Monday, October 01, 2007

Kids and Death

Yesterday Sophie was saying that she didn't want to live in our new house, she wanted to move back to our old one with Chicken. It makes perfect sense, we left a lot of stuff at the old place, why not Chicken too? I tried to explain. "Chicken isn't in our old house, he's dead." But I don't think she really gets it. She kept saying things like "when I die, I am going to live in our old house." I get a double heart ache from that.

Part of me is really glad that she isn't able to grasp it, try as she might. It is funny the way we adults fear things and assume our kids would fear them with the same intensity. Will gets scared in the dark sometimes, but I am not really sure what it is about the dark that scares him. When I was young (not even very young) the dark terrified me. What scared me was the thought that of being startled, surprised by something I couldn't see. I don't remember being afraid of what would happen next, after the surprise, it was the surprise itself. I imagine I could have come up with unpleasant things that might happen to me, but I don't remember dreading those things.

The kids tend to get scared by angry faces, aggressive animals and such. For example in the film Finding Nemo, they get scared when the Sharks Chase Marlin and Dory, and when the Barracuda menaces Marlin at the beginning of the film. I am bothered by the next scene when all of Nemo's little brothers and sisters (eggs) are gone, as well as his mother (presumably in the mouth of the barracuda). That scares me. I don't think it scares or bothers the kids much.

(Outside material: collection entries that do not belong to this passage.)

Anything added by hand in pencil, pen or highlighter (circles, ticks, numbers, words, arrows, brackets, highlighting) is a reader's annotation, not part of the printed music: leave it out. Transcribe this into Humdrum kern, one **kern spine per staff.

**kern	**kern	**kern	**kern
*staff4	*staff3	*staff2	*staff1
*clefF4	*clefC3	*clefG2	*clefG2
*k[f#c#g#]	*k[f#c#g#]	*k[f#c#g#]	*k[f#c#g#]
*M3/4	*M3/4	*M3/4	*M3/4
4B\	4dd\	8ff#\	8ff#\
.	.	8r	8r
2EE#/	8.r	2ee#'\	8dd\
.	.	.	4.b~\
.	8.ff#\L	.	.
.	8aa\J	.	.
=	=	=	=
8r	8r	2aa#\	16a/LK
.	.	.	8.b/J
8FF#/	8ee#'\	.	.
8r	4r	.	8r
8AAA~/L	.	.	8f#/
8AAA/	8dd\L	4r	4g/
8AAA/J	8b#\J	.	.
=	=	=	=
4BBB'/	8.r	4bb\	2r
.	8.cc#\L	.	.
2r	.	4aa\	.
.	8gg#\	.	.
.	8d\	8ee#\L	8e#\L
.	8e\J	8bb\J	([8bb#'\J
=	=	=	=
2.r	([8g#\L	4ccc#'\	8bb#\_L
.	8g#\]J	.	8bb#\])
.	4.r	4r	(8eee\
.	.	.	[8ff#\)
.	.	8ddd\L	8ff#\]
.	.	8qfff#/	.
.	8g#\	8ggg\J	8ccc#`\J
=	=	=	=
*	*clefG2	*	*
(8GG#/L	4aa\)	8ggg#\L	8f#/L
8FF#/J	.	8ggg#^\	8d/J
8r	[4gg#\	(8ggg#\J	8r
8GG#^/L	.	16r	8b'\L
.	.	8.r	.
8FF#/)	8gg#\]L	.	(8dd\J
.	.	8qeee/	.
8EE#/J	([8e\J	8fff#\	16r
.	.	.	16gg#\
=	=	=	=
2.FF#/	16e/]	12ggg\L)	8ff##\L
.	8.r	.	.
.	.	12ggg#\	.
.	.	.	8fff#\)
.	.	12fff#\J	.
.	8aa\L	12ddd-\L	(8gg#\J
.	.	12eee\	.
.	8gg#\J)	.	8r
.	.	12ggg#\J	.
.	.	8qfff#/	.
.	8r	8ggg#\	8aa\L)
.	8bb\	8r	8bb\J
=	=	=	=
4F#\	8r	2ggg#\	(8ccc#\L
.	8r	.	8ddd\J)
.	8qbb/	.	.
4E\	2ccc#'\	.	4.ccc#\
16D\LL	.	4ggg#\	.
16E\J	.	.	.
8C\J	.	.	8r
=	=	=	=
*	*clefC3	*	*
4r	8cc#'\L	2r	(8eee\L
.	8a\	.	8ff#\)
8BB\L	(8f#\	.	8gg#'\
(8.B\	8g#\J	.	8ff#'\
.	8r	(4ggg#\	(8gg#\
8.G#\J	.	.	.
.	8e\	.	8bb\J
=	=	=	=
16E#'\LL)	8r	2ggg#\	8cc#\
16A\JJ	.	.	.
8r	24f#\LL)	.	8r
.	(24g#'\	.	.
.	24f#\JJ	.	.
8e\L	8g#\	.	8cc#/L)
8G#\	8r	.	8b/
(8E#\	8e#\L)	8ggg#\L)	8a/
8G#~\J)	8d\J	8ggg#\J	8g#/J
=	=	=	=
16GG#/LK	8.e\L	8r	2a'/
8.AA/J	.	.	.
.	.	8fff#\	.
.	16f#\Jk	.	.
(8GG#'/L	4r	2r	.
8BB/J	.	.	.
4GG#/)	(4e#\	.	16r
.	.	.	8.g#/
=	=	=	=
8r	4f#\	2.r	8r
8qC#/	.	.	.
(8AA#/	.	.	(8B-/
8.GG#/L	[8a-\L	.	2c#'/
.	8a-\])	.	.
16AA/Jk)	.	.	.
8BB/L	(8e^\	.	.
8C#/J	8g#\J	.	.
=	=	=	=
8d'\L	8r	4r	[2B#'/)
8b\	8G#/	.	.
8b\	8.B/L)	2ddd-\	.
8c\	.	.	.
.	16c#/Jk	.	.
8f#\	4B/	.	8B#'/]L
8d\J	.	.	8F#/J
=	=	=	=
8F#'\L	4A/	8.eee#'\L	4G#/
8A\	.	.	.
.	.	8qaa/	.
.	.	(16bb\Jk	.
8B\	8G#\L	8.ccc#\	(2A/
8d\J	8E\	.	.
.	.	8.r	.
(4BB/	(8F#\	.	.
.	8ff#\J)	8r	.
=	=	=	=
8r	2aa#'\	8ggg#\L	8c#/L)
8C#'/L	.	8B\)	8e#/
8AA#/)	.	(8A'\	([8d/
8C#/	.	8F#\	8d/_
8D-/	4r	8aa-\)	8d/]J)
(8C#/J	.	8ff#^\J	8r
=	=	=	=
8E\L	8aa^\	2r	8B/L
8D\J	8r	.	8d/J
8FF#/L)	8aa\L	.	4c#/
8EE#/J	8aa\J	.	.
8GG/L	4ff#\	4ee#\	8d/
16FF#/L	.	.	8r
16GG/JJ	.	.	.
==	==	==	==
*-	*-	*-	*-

We've done our best to be honest, if not forthcoming, about Chicken. He frequently gets lumped in with GG (my grandmother) as someone we are not going to see anymore. They seem relatively accepting of those stories. I feel more uneasy talking about Joan (Carly's mom) who died when she was still a kid. I worry that might be too much. Maybe again this is just a fear of mine (that our kids could be left without one of us), and not something they would be troubled by. We haven't lied about it, but we don't bring it up much.

1 Comments:

At 12:19 AM, Blogger Amanda said...

Actually, when *I* die can I go live in the old house with Chicken? Sounds like a good afterlife to me.
Surely there must be a parenting book that talks about when kids "get" the idea of death.